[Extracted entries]
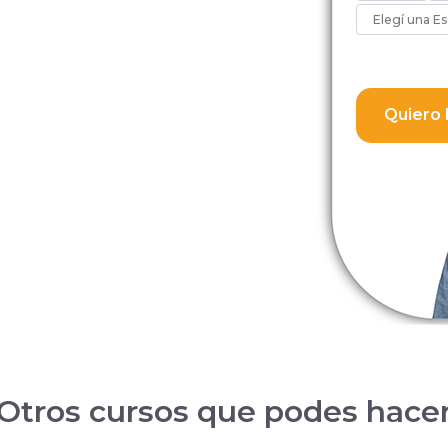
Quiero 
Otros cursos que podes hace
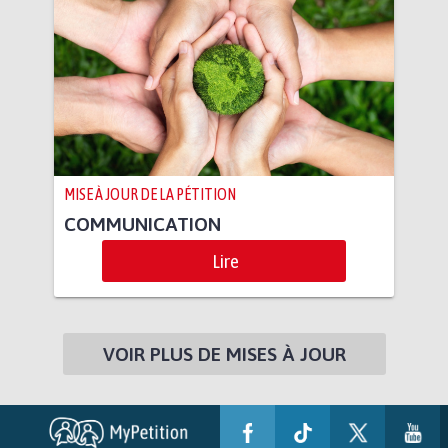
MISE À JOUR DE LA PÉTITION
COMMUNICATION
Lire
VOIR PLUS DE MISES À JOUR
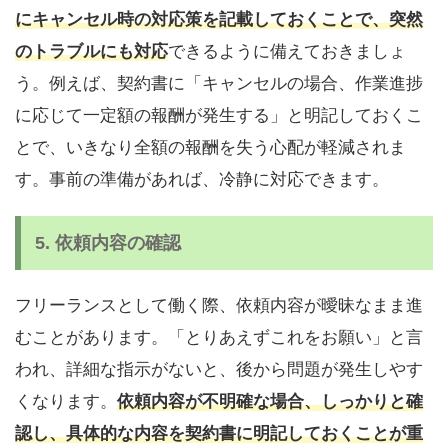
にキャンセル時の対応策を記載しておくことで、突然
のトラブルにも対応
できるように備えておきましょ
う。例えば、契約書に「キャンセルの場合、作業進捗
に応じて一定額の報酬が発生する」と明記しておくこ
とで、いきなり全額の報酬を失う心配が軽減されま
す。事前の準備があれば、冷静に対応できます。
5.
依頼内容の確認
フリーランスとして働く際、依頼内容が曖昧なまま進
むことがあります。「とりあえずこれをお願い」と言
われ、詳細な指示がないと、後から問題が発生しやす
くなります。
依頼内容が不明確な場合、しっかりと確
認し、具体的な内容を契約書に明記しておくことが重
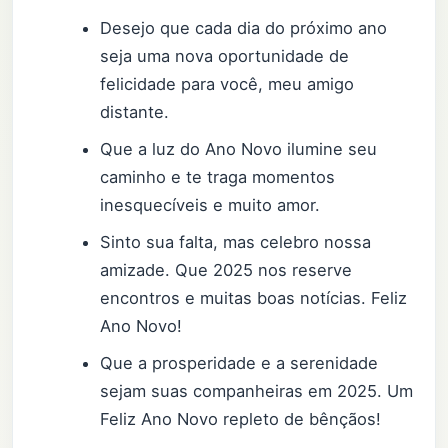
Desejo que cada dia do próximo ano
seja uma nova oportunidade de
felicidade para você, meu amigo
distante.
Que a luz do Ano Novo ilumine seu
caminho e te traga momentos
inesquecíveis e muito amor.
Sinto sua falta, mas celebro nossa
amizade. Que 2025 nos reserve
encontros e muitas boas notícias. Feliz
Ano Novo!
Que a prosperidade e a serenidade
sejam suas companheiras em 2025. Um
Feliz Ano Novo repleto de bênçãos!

Aim of the exercise | Reproduce the lines of the entries word for word, beginning at the line that contains "Desejo que cada dia do próximo ano" and continuing through the final line of the entries.

Completed task |
Desejo que cada dia do próximo ano
seja uma nova oportunidade de
felicidade para você, meu amigo
distante.
Que a luz do Ano Novo ilumine seu
caminho e te traga momentos
inesquecíveis e muito amor.
Sinto sua falta, mas celebro nossa
amizade. Que 2025 nos reserve
encontros e muitas boas notícias. Feliz
Ano Novo!
Que a prosperidade e a serenidade
sejam suas companheiras em 2025. Um
Feliz Ano Novo repleto de bênçãos!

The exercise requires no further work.